As described above there are certain open problems which need to be addressed. Applications in the context of this paper can be modeled as a set of periodic tasks  $\Gamma = \{\tau_1, \tau_2, \ldots, \tau_n\}$ . Each task can have precedence constraints, data dependencies, and core affinity, i.e. a task can be required to execute on a certain core. We describe a task thus by the tuple  $\tau = \{C_i, T_i, D_i\}$ , where  $C_i$  is the Worst Case Execution Time (WCET),  $T_i$  is the task period, and  $D_i$  the deadline. Additionally, let us define the set of cores by  $\pi = \{\pi_1, \pi_2, \ldots, \pi_m\}$ . We now define a mapping  $\mathcal{M}$  from the tasks to cores given by  $\mathcal{M} : \Gamma \mapsto \pi$ . We also define a network wide flow configuration  $\mathcal{W} : (\sigma, \rho)$  at each of the routers in the set  $\{\mathcal{R}\}$  given by  $\mathcal{W} \mapsto \mathcal{R}$ .

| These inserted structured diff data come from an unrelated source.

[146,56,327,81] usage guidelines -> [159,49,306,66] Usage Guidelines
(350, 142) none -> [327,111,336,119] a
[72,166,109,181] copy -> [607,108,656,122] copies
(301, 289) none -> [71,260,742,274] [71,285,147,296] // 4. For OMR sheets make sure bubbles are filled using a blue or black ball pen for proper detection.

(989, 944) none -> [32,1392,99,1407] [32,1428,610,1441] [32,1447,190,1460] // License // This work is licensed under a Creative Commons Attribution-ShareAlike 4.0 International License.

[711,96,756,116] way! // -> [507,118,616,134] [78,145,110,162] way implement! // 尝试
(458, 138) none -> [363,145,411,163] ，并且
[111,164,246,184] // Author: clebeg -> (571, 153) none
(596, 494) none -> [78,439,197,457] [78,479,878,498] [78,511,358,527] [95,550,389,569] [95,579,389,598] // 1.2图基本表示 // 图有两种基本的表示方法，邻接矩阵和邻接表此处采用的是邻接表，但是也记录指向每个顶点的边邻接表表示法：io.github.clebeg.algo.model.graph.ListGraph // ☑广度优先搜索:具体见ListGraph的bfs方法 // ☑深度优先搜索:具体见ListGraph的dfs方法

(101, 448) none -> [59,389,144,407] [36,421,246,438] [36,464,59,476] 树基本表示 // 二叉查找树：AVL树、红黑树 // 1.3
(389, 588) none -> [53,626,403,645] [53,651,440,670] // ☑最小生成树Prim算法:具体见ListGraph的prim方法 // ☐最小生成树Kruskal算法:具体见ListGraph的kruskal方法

- 1) Given a network with a fixed flow-limit configuration  $\mathcal{W} \mapsto \mathcal{R}$  and a mapping  $\mathcal{M} : \Gamma \mapsto \pi$ , with given traffic characteristics and timing requirements, determine if all the requirements can be satisfied.
- 2) Given a mapping  $\mathcal{M}: \Gamma \mapsto \pi$ , find a suitable flow-limit configuration  $\mathcal{W} \mapsto \mathcal{R}$  so that the task requirements are met. An ILP based solution is provided in [2]. A low complexity solution, however, is still an open problem. A solution needs be scalable as well in order to cope with the large platforms expected in the near future.
- 3) Given a default flow-limit configuration  $\mathcal{W} \mapsto \mathcal{R}$ , find a suitable mapping  $\mathcal{M} : \Gamma \mapsto \pi$  such that all the requirements of the application are met. This is the inverse case of 2). Such a scenario is important in dynamic systems. Applications need to be added during runtime, e.g. other applications should not be influenced. Additionally a reconfiguration of all traffic regulators during runtime is connected with increased overheard.
- 4) Given no flow-limit configuration, find a suitable task mapping  $\mathcal{M}: \Gamma \mapsto \pi$  such that all the requirements of the application are met. This is the traditional problem of distributed systems. The regular NoC architecture and other characteristics of the platform can be exploited when focusing on many-cores. The problem complexity increases given the small and typically distributed memory close to the compute cores and the large delays when off-chip memory is accessed.

In all the above problems the additional constraints could be (i) presence of interdependent applications (ii) presence of mixed criticality applications (iii) fixed sized buffer lengths (iv) the need to form isolated islands to minimize interference to critical applications, (v) presence of heterogeneous cores.

In this paper, we highlighted some key problems in NoC based architectures that must be addressed before the deployment of real-time applications onto these platforms becomes possible. A paradigm shift from function centric to data and communication centric approaches is required. Combining hardware and software based flow-regulation seems to be the only way to ensure that NoCs go beyond the best-effort service and address the requirements of diverse applications.

### REFERENCES

- [1] G. Heiser, "The role of virtualization in embedded systems," in *Proceedings of the 1st Workshop on Isolation and Integration in Embedded Systems (IIES)*, 2008, pp. 11–16.
- [2] B. D. de Dinechin, Y. Durand, D. van Amstel, and A. Ghiti, "Guaranteed services of the NoC of a manycore processor," in *Proceedings of the International Workshop on Network on Chip Architectures (NoCArc'14)*, 2014, pp. 11–16.
- [3] P. Munk, M. Freier, J. Richling, and J.-J. Chen, "Dynamic guaranteed service communication on best-effort networks-on-chip," in 23rdEuromicro International Conference on Parallel, Distributed and Network-Based Processing (PDP), 2015, pp. 353–360.
- [4] I. Shin and I. Lee, "Periodic resource model for compositional real-time guarantees," in *Proceedings of the 24th IEEE International Real-Time Systems Symposium (RTSS)*, 2003, pp. 2–13.